------ Excerpted data ------
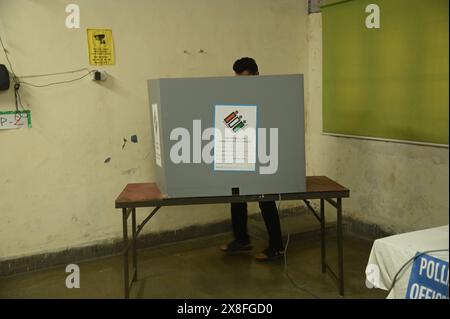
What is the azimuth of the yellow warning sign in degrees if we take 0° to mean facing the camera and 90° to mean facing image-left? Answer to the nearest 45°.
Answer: approximately 0°

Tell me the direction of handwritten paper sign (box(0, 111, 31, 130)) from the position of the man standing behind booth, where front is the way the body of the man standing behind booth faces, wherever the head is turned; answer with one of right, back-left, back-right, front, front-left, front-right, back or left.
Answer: front-right

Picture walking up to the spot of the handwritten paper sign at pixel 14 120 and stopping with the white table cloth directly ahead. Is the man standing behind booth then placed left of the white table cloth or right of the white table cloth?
left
------
Swap "handwritten paper sign" for "paper notice" throughout all the records above, keep everything else unchanged, and leave the pictures out.

What is the azimuth of the yellow warning sign in degrees if we take 0° to mean facing the camera and 90° to mean facing image-left? Answer to the nearest 45°.
Answer: approximately 0°

Tell me the direction of paper notice (box(0, 111, 31, 130)) from the position of the man standing behind booth, where front is the way the body of the man standing behind booth faces, wherever the head is turned; answer with one of right, back-left, back-right, front, front-left, front-right, back or left.
Answer: front-right

Picture walking up to the spot of the paper notice at pixel 14 120 and stopping with the white table cloth directly ahead. Is the man standing behind booth then placed left of the white table cloth or right of the white table cloth?
left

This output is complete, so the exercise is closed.